| From: yangge <yangge1116@126.com> |
| Subject: mm: compaction: skip memory compaction when there are not enough migratable pages |
| Date: Wed, 8 Jan 2025 19:30:54 +0800 |
| |
| There are 4 NUMA nodes on my machine, and each NUMA node has 32GB of |
| memory. I have configured 16GB of CMA memory on each NUMA node, and |
| starting a 32GB virtual machine with device passthrough is extremely slow, |
| taking almost an hour. |
| |
| During the startup of the virtual machine, it will call |
| pin_user_pages_remote(..., FOLL_LONGTERM, ...) to allocate memory.
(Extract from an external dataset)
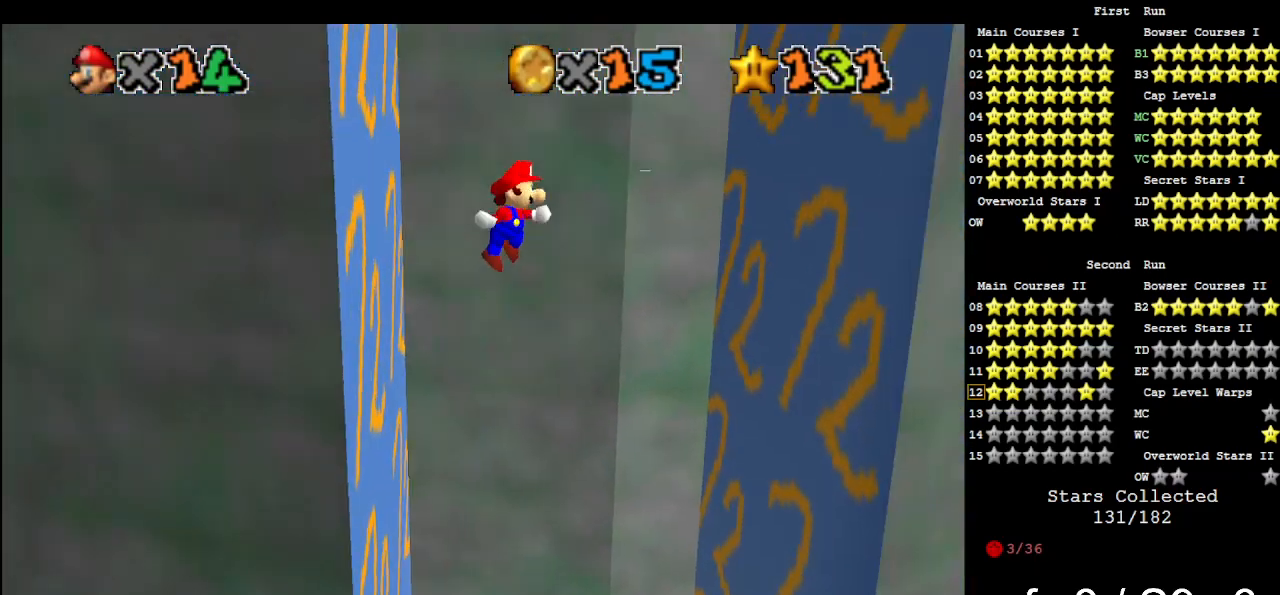
{"buttons": [], "left_stick": "down-right", "events": [[133, "C_DOWN", "down"], [133, "C_RIGHT", "down"], [233, "C_DOWN", "up"], [233, "C_RIGHT", "up"]]}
Long |
| term GUP cannot allocate memory from CMA area, so a maximum of 16 GB of |
| no-CMA memory on a NUMA node can be used as virtual machine memory. There |
| is 16GB of free CMA memory on a NUMA node, which is sufficient to pass the |
| order-0 watermark check, causing the __compaction_suitable() function to |
| consistently return true. However, if there aren't enough migratable |
| pages available, performing memory compaction is also meaningless. |
| Besides checking whether the order-0 watermark is met, |
| __compaction_suitable() also needs to determine whether there are |
| sufficient migratable pages available for memory compaction. |
| |
| For costly allocations, because __compaction_suitable() always returns |
| true, __alloc_pages_slowpath() can't exit at the appropriate place, |
| resulting in excessively long virtual machine startup times. |
| |
| Call trace: |
| __alloc_pages_slowpath |
| if (compact_result == COMPACT_SKIPPED || |
| compact_result == COMPACT_DEFERRED) |
| goto nopage; // should exit __alloc_pages_slowpath() from here |
| |
| When the 16G of non-CMA memory on a single node is exhausted, we will |
| fallback to allocating memory on other nodes. In order to quickly |
| fallback to remote nodes, we should skip memory compaction when migratable |
| pages are insufficient. After this fix, it only takes a few tens of |
| seconds to start a 32GB virtual machine with device passthrough |
| functionality. |
| |
| Link: https://lkml.kernel.org/r/1736335854-548-1-git-send-email-yangge1116@126.com |
| Signed-off-by: yangge <yangge1116@126.com> |
| Cc: Baolin Wang <baolin.wang@linux.alibaba.com> |
| Cc: David Hildenbrand <david@redhat.com> |
| Cc: Johannes Weiner <hannes@cmpxchg.org> |
| Signed-off-by: Andrew Morton <akpm@linux-foundation.org> |
| --- |
| |
| mm/compaction.c | 20 ++++++++++++++++++++ |
| 1 file changed, 20 insertions(+) |
| |
| --- a/mm/compaction.c~mm-compaction-skip-memory-compaction-when-there-are-not-enough-migratable-pages |
| +++ a/mm/compaction.c |
| @@ -2383,7 +2383,27 @@ static bool __compaction_suitable(struct |
| int highest_zoneidx, |
| unsigned long wmark_target) |
| { |
| + pg_data_t __maybe_unused *pgdat = zone->zone_pgdat; |
| + unsigned long sum, nr_pinned; |
| unsigned long watermark; |
| + |
| + sum = node_page_state(pgdat, NR_INACTIVE_FILE) + |
| + node_page_state(pgdat, NR_INACTIVE_ANON) + |
| + node_page_state(pgdat, NR_ACTIVE_FILE) + |
| + node_page_state(pgdat, NR_ACTIVE_ANON) + |
| + node_page_state(pgdat, NR_UNEVICTABLE); |
| + |
| + nr_pinned = node_page_state(pgdat, NR_FOLL_PIN_ACQUIRED) - |
| + node_page_state(pgdat, NR_FOLL_PIN_RELEASED); |
| + |
| + /* |
| + * Gup-pinned pages are non-migratable. After subtracting these pages, |
| + * we need to check if the remaining pages are sufficient for memory |
| + * compaction. |
| + */ |
| + if ((sum - nr_pinned) < (1 << order)) |
| + return false; |
| + |
| /* |
| * Watermarks for order-0 must be met for compaction to be able to |
| * isolate free pages for migration targets. This means that the |
| _ |